Return to House on Haunted Hill was the feature film directorial debut for Victor Garcia, who had previously helmed a single short film. It was also the first screenplay credit for writer William Massa. Filming occurred in Sofia, Bulgaria.

==Release==
Warner Bros. and Dark Castle released the film for DVD, on October 16, 2007. In the United States, Warner Premiere released an unrated version with the Navigational Cinema technology, as well as an R-rated version that did not.
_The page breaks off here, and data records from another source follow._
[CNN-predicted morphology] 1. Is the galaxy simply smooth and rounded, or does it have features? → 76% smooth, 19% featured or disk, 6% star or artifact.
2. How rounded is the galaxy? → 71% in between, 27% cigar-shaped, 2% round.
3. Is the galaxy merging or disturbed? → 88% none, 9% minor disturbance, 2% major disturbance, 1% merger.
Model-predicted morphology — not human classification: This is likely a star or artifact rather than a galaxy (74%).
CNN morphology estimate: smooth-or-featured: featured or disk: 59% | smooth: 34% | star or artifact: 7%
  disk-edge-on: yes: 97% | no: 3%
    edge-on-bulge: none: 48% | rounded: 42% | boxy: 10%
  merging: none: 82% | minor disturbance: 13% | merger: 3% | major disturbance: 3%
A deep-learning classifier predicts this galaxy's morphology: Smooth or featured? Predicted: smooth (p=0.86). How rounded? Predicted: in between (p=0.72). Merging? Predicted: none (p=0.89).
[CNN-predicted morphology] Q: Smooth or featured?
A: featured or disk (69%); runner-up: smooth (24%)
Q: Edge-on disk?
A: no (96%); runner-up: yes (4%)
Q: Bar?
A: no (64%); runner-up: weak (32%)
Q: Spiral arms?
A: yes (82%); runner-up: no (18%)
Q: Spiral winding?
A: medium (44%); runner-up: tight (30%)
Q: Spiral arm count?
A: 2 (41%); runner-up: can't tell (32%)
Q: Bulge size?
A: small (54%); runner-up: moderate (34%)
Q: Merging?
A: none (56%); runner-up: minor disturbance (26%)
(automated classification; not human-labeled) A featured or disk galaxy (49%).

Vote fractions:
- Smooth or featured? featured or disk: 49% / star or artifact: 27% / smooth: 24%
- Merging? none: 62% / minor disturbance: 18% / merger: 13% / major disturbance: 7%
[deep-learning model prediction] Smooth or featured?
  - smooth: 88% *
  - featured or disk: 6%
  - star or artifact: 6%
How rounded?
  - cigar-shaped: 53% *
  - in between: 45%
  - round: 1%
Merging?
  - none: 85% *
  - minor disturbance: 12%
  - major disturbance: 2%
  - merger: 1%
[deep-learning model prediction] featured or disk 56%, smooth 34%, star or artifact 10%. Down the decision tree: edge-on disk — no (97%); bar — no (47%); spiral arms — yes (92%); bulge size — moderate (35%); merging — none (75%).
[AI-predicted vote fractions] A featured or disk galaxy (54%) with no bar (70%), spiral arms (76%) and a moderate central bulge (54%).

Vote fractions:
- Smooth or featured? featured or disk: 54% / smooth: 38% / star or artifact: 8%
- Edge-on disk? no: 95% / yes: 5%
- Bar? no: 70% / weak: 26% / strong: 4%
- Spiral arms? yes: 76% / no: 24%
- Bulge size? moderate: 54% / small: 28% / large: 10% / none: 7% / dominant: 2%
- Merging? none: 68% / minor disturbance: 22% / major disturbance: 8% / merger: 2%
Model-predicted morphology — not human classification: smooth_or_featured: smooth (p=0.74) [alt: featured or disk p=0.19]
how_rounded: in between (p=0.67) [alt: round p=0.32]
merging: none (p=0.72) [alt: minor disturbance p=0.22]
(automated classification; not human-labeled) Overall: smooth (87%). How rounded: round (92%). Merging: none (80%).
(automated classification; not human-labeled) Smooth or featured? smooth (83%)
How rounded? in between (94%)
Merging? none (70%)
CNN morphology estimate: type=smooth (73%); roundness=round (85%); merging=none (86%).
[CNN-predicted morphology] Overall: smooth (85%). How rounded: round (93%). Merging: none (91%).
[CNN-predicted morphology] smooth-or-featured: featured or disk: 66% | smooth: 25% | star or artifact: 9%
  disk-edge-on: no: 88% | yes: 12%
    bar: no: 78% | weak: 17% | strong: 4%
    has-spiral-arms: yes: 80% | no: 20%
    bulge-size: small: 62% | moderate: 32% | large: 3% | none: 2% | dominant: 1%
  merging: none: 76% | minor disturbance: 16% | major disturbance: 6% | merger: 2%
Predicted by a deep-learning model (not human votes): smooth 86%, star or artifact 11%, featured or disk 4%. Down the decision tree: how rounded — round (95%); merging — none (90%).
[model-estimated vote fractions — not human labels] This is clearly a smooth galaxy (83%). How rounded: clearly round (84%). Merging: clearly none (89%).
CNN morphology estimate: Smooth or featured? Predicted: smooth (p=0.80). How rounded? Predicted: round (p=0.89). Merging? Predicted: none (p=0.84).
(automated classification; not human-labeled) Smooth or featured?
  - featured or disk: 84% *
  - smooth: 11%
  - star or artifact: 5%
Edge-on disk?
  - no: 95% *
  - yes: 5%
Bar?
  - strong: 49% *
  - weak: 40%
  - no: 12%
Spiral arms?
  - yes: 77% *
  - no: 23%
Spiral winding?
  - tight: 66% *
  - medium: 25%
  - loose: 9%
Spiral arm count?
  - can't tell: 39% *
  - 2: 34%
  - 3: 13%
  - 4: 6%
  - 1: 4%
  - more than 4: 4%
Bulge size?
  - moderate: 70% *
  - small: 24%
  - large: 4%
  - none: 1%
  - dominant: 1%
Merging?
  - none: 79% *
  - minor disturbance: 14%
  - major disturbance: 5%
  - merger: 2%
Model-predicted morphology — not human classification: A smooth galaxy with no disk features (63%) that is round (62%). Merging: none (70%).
The unrated U.S. release did not contain any interviews, commentaries, or "making of" featurettes, but did include four deleted scenes; a music video for the Mushroomhead song "Simple Survival" (featured on the film's soundtrack); and about 20 minutes of in-character interviews with the leads, which recapped the film's plot or provided limited backstory. Many of the Navigational Cinema features led to scene choices which included more nudity or gore, but only one choice materially changed the outcome of the story. An additional 60 minutes of video were shot to incorporate these choices.

==Reception==
The film holds a 43% approval rating on Rotten Tomatoes based on seven reviews. A review in Wired declared the plot and script to be atrocious, saying, "For some reason, the sequel throws in a mysterious idol as the cause of [Vannacutt's] Inherent Evil. Ugh. It's an impossibly contrived reason to get people back in the house, and the subplots about suicides and gangsters, is particularly out of place. The gore factor is adequate, but you won't actually care about anyone who's dying, making this a horrendous waste of time." The Web site DVD Talk called the story a "retread", the characters "thinly-written", and the plot device of the Baphomet idol "completely arbitrary". However, some reviews felt the viewer ability to select alternative plots was intriguing and fun.

==Cancelled sequel==
A third installment in the series had been planned, but poor DVD sales for Return to House on Haunted Hill led Dark Castle to cancel these plans in October 2010.